No, according to the film, The North is simply just so enlightened that Northrup blends in and is accepted as effortlessly as if he were white. Even a slave owner treats him politely. It’s no surprise he was so trusting of the men offering to hire him; what would he be afraid of? He’s never shown experiencing fear or insecurity as a result of being faced with opposition to his blackness, even in an era where black people are being bought and traded as commodities not very far away.
Of course a distinction should be made here that the film alleges to strive for historical accuracy, and my concern is not to attack the veracity of that claim. I’m concerned with the way the film caters to modern stereotypes and indulgences, and how that has skewed the true message of its subject. The historical accuracy is secondary.
And yet this isn’t even accurate. Racism was rampant in The North. Even the white abolitionist had, in some ways, racist tendencies. So if The Enlightened North as presented is not historical, what is it?

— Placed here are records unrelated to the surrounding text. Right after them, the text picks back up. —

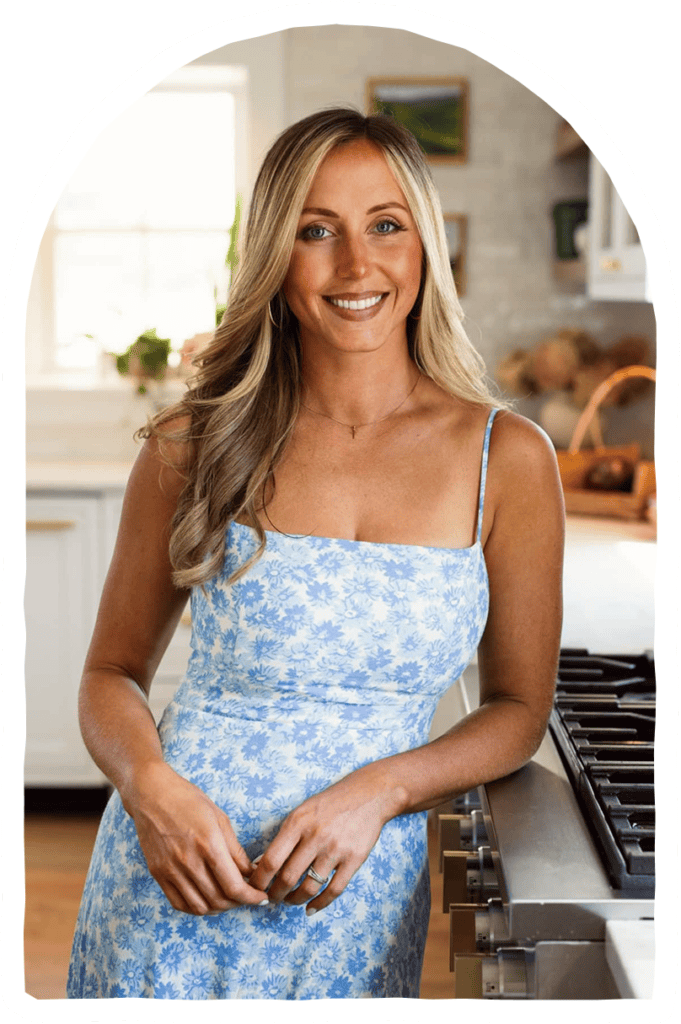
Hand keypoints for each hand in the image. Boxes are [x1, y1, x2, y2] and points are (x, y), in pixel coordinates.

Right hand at [125, 762, 268, 914]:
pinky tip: (206, 899)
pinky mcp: (158, 874)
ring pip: (200, 907)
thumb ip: (236, 850)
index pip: (234, 886)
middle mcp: (189, 861)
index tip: (261, 898)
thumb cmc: (188, 801)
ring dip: (218, 908)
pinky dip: (196, 908)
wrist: (151, 794)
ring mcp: (171, 870)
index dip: (251, 898)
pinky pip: (179, 903)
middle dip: (238, 903)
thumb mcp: (220, 818)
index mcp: (209, 844)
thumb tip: (251, 873)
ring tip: (228, 899)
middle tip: (247, 897)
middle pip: (218, 900)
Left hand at [249, 764, 403, 913]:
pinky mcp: (354, 859)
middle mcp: (316, 836)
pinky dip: (319, 904)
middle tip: (271, 898)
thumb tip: (261, 863)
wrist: (369, 794)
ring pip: (309, 887)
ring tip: (290, 901)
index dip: (259, 880)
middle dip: (275, 894)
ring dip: (295, 900)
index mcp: (298, 822)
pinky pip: (333, 890)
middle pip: (287, 877)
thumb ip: (284, 836)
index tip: (254, 888)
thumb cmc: (330, 803)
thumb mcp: (302, 811)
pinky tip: (311, 908)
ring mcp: (336, 849)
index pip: (271, 860)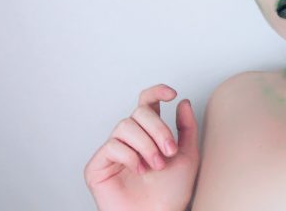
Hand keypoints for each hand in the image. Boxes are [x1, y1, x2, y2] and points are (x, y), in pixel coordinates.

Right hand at [84, 84, 199, 210]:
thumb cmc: (172, 192)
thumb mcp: (187, 155)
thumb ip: (186, 127)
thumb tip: (182, 102)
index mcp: (150, 133)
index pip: (147, 102)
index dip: (156, 92)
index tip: (171, 94)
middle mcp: (130, 138)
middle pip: (139, 112)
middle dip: (158, 129)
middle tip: (169, 151)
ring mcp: (112, 151)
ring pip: (126, 126)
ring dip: (146, 145)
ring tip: (156, 165)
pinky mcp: (98, 166)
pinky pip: (112, 146)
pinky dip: (130, 156)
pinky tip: (139, 170)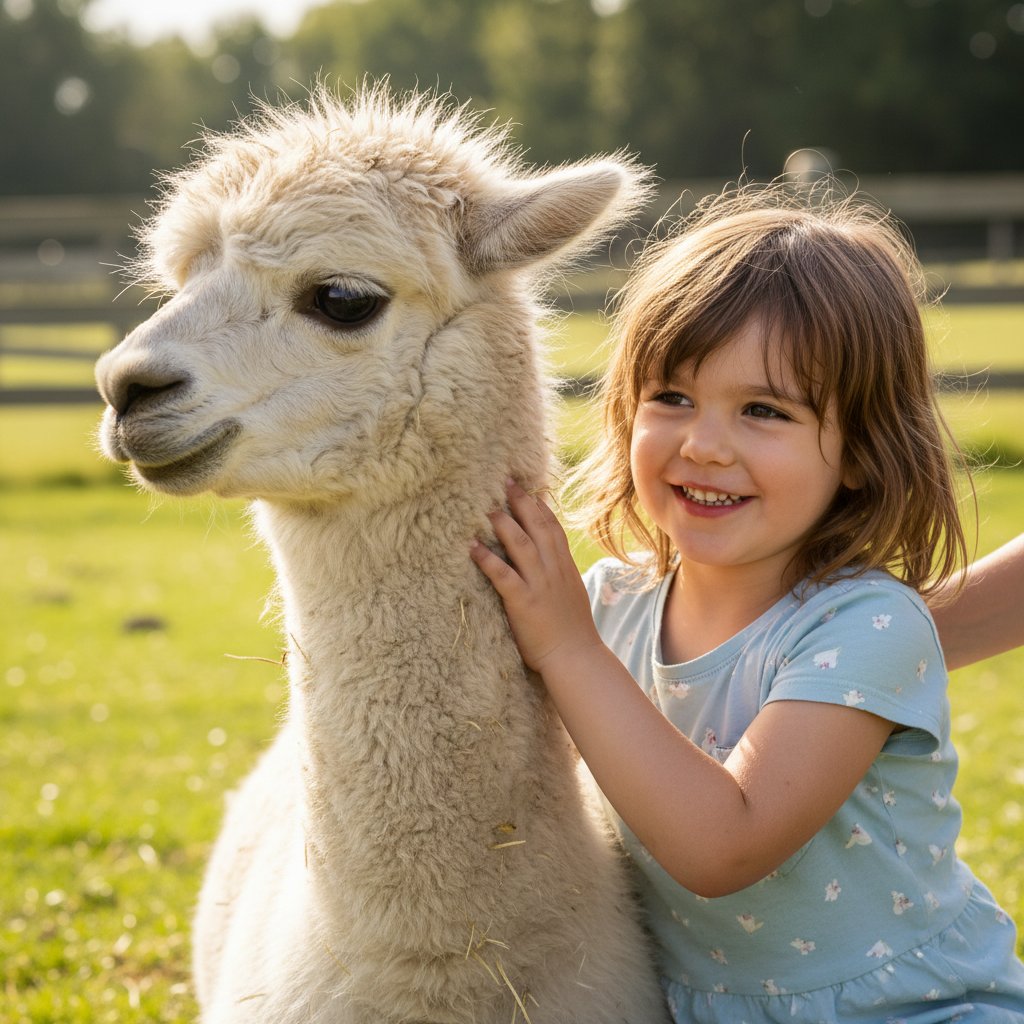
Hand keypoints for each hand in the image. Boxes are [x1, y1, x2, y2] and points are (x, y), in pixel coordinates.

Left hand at [470, 480, 602, 675]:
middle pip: (537, 528)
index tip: (531, 488)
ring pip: (520, 545)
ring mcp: (539, 584)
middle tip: (506, 482)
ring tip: (487, 507)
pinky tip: (472, 546)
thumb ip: (561, 576)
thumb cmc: (573, 632)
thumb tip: (552, 564)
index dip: (542, 507)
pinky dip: (487, 559)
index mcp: (565, 568)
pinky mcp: (524, 601)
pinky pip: (502, 575)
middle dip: (522, 503)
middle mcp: (553, 570)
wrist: (576, 657)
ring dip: (503, 523)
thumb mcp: (572, 595)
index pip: (554, 529)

Well… it’s an illusion. The Northern world of 12 Years a Slave is the same one we project onto American society today. A combination of selective memory and white guilt have propagated a narrative interpretation of unbridled and ceaseless progress on the front of racial equality, and for many white Americans, 12 Years’ illusion is indistinguishable from their perspective of the real world. There’s no real effort to confront the ugly reality of race relations which are still easily inflamed (as seen in Ferguson).
In this way the film caters to these white sensibilities. 12 Years provides us with a refuge in a racially tolerant fantasy land, to which our rationalization can withdraw. And here’s where the movie’s other most significant thematic failing lies: when Northrup finally returns to his home, the movie ends. He’s once more dressed in finery, he’s aged but otherwise indistinguishable from his former self, innocent of the realities of slavery, and as he joyfully reunites with his family, the message is not implicitly, “Here’s where we start,” the message is, “It’s finally over.”
12 years of slavery are presented as agonizing, painful, and full of suffering, but moving on is as easy as returning home. It’s as if slavery was not, in fact, an event which lead to the extended disenfranchisement of blacks from Jim Crowe to Stop and Frisk. It was horrible, but it was isolated, and all we need to do is hug our families and forget it ever happened.
The narrative espoused by 12 Years a Slave in this manner precisely reflects what most white Americans would like to believe, a narrative that they, in many cases, cling to.
But that narrative is not reality. I don’t have token milestones to point to, unfortunately, all I have are more statistics. Blacks are disproportionately arrested and incarcerated. They are disproportionately shot and killed by police. They are disproportionately exposed to poverty and drugs. They are paid less. They enjoy less political representation and fewer educational opportunities. These are all things that society at large has the power to change, and yet it is reluctant even to address them.
I’m going to assume we all agree not to correlate blackness with inherent inferiority as a result of these statistics, and instead recognize them for what they really are: a mortifying reminder of the long-reaching effects of slavery.
When these statistics become proportionate, when the reality of a racially integrated society mirrors that of the illusion presented of Northern States in 12 Years a Slave, then we can say this chapter is closed. But that is not the reality, and it never will be for as long as we refuse to reconcile with these issues.